Fourth Row Center: Film Writings by Jason Bailey
There are people—writers, musicians, actors, filmmakers—who change their art forever, and whose imprint on that art is felt within the world around them, which is indelibly changed. And then there are those who circle in their orbit—the friends, lovers, spouses, protégés—who end up spending their lives functioning as a kind of footnote. They are defined, to many, less by who they are than by who they knew.

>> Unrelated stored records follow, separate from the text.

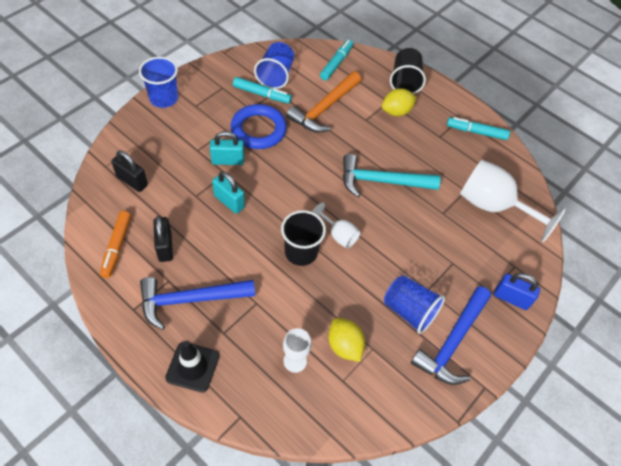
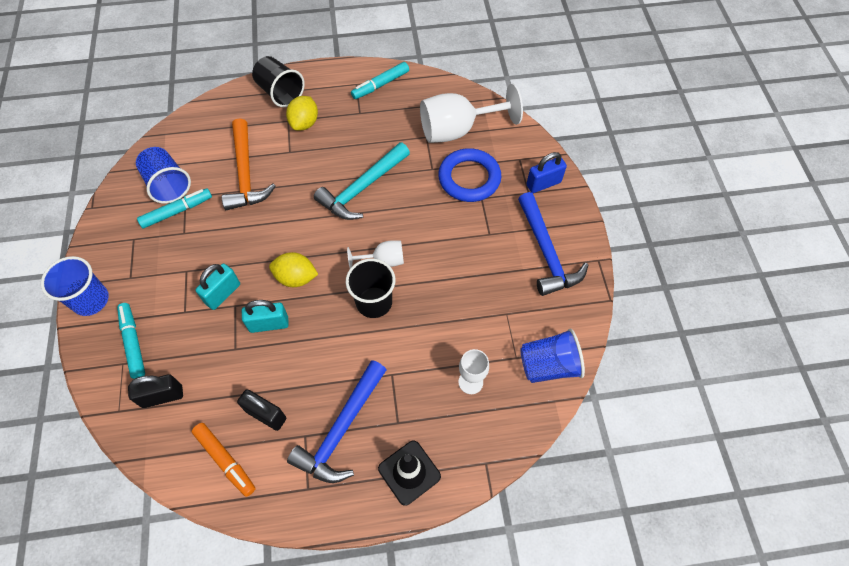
camera: 45 degrees left, 5 degrees up
blue ring [231,104,287,149] -> blue ring moved to [438,148,501,202]
turquoise marker [320,40,353,81] -> turquoise marker moved to [117,303,145,379]
yellow lemon [328,318,365,362] -> yellow lemon moved to [269,252,318,287]
blue cup [384,275,445,334] -> blue cup moved to [520,328,585,383]

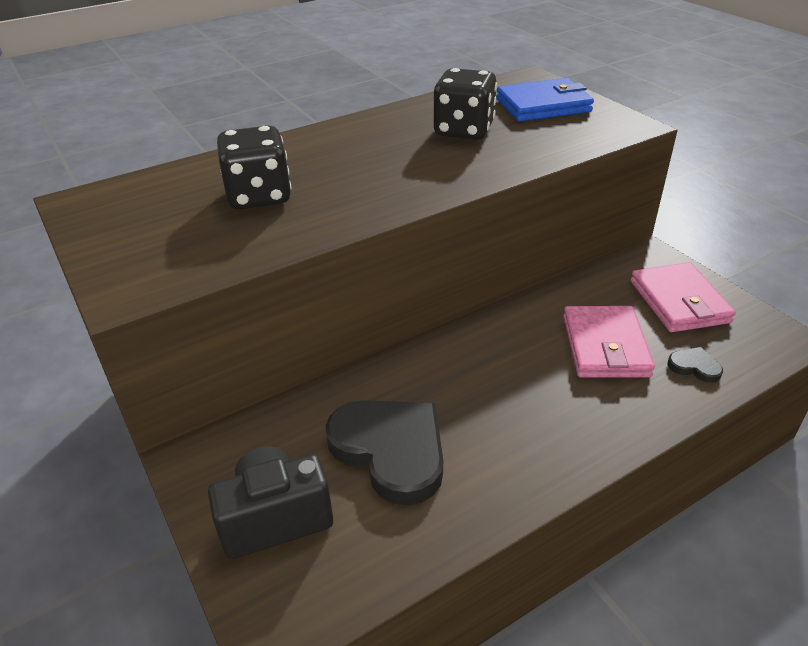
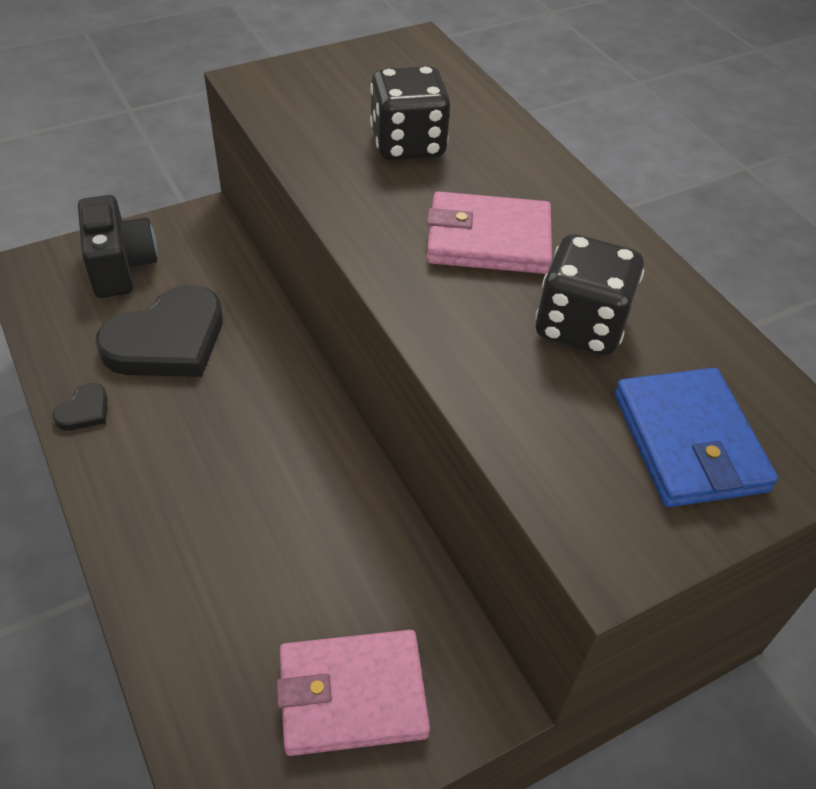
camera: 90 degrees right, 10 degrees up
pink wallet [563,306,655,377] -> pink wallet moved to [426,191,552,274]
black heart [668,347,723,383] -> black heart moved to [52,383,107,431]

Carolyn Cassady is one of those people, and in her very first pre-title interview in the documentary Love Always, Carolyn, she is up front about it. She was married to Neal Cassady and lover to Jack Kerouac, and “that’s all the interest is in me,” she says, matter-of-factly. “No one has ever cared about anything else.” The film, directed by Maria Ramström and Malin Korkeasalo, attempts the tricky feat of caring both about who she knew and who she is, and mostly succeeds.
She met Kerouac, Cassady, and Allen Ginsberg in Denver, where she was getting her MA. She ended up leading them to San Francisco; she got pregnant, and she and Cassady were married. Shortly after their first daughter was born, Cassady abruptly took off on a road trip without her; that trip became the basis of Kerouac’s On The Road.
Carolyn tells these stories casually, in intimate interviews shot at her home in England; she seems comfortable with the camera, which accompanies her as she does household chores and fields phone calls and interviews. She folds her old sheets, which both Jack and Neal slept on, “but I can’t prove that,” she says, “otherwise I could sell them to Johnny Depp for thousands and thousands of dollars.” She finds correspondence from Neal, and reads some of it before shuffling it away: “Why would I want to keep reminding myself of that horrible time?” she asks.
And there certainly were horrible times. Neal was, as she diplomatically puts it, “a complicated guy,” and it was he who instigated the triangle between the married couple and Kerouac. She was far from promiscuous; molested by her older brother at a shockingly young age, she all but shut down sexually.
That’s a big thing to talk about on camera, but that’s how close the film gets to its subject; later, as she visits her children in Denver, Ramström and Korkeasalo’s cameras capture the family being courted by another crew of filmmakers, hoping to make a documentary about the Beats. The family is all for it, mainly because the filmmakers are explaining how it could make them all some money. (Her son is cheerfully opportunist, yet also realistic about keeping her interests at heart—and keeping her financially stable). But Carolyn isn’t interested in doing more interviews; “I have to keep saying the same things,” she objects. She wrote a memoir, Off the Road, in an attempt to put an end to all of it, but that, of course, never works. Television interviewers ask her questions about Neal and Jack; she advises them to read the book.
Love Always, Carolyn is a far from comprehensive film; it’s rather slight (running a meager 70 minutes) and it flits about a bit, touching on some intriguing subjects (particularly the questions of estate, legacy, and monetizing) without really getting anywhere with them. But as an artifact, it has its pluses (the old home movies are priceless), and as a character study, it is endlessly fascinating.